ECLASS-Augmented Semantic Product Search for Electronic Components
Nico Baumgart, Markus Lange-Hegermann, Jan Henze
TLDR
This paper introduces ECLASS-augmented LLM-assisted dense retrieval for semantic product search, vastly outperforming lexical and foundation model baselines.
Key contributions
- Evaluates LLM-assisted dense retrieval for semantic product search on electronic components.
- Integrates ECLASS hierarchical semantics into embedding-based retrieval for improved search.
- Dense retrieval with re-ranking achieves 94.3% Hit_Rate@5, outperforming BM25 (31.4%).

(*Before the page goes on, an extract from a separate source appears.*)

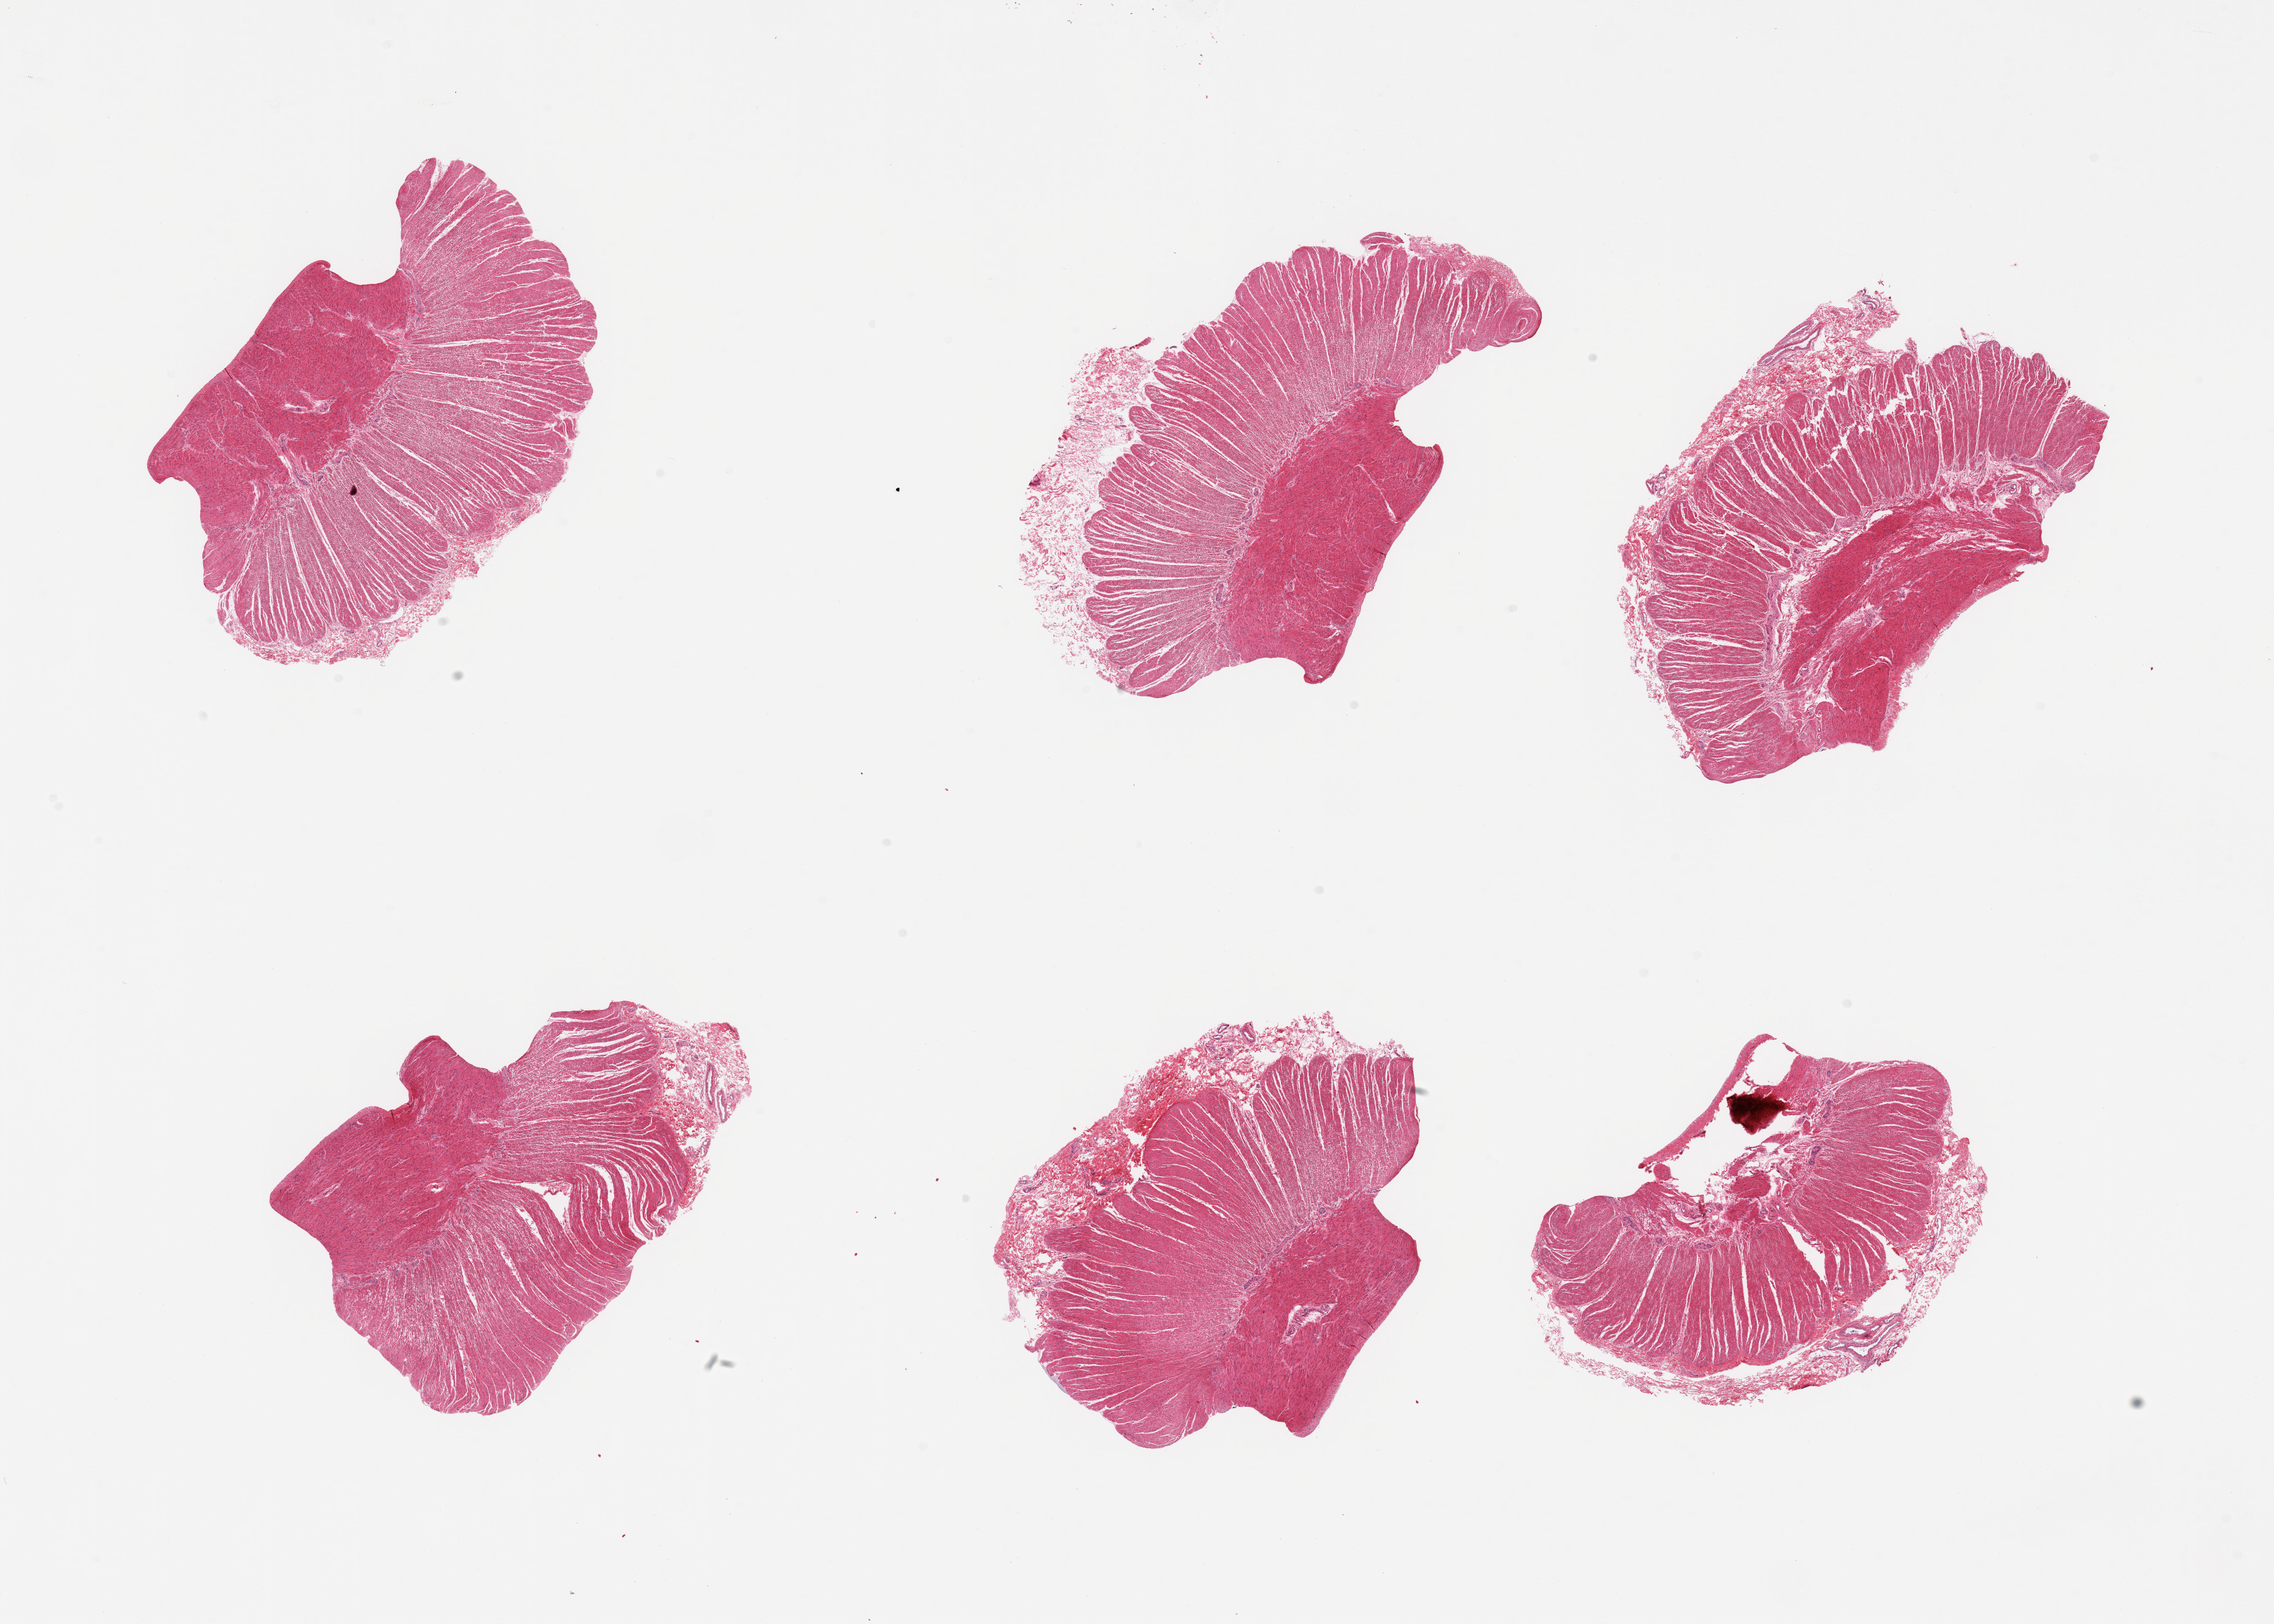
Digitized haematoxylin and eosin-stained section, brightfield, shown as a low-resolution overview of the whole scanned area (about 25.6 x 18.3 mm); PAXgene-fixed, paraffin-embedded tissue; section of sigmoid colon (target tissue); donor tissue sample.
Pathologist's review note for this sample: 6 pieces; target muscularis.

- ECLASS augmentation consistently boosts performance, linking user intent to product descriptions.
Why it matters
This work addresses the critical vocabulary mismatch in industrial product search, vital for factory automation and LLM-based agent workflows. It significantly improves the efficiency and accuracy of identifying suitable electronic components from complex catalogs. The proposed method offers a robust solution for semantic access to industrial data.
Original Abstract
Efficient semantic access to industrial product data is a key enabler for factory automation and emerging LLM-based agent workflows, where both human engineers and autonomous agents must identify suitable components from highly structured catalogs. However, the vocabulary mismatch between natural-language queries and attribute-centric product descriptions limits the effectiveness of traditional retrieval approaches, e.g., BM25. In this work, we present a systematic evaluation of LLM-assisted dense retrieval for semantic product search on industrial electronic components, and investigate the integration of hierarchical semantics from the ECLASS standard into embedding-based retrieval. Our results show that dense retrieval combined with re-ranking substantially outperforms classical lexical methods and foundation model web-search baselines. In particular, the proposed approach achieves a Hit_Rate@5 of 94.3 %, compared to 31.4 % for BM25 on expert queries, while also exceeding foundation model baselines in both effectiveness and efficiency. Furthermore, augmenting product representations with ECLASS semantics yields consistent performance gains across configurations, demonstrating that standardized hierarchical metadata provides a crucial semantic bridge between user intent and sparse product descriptions.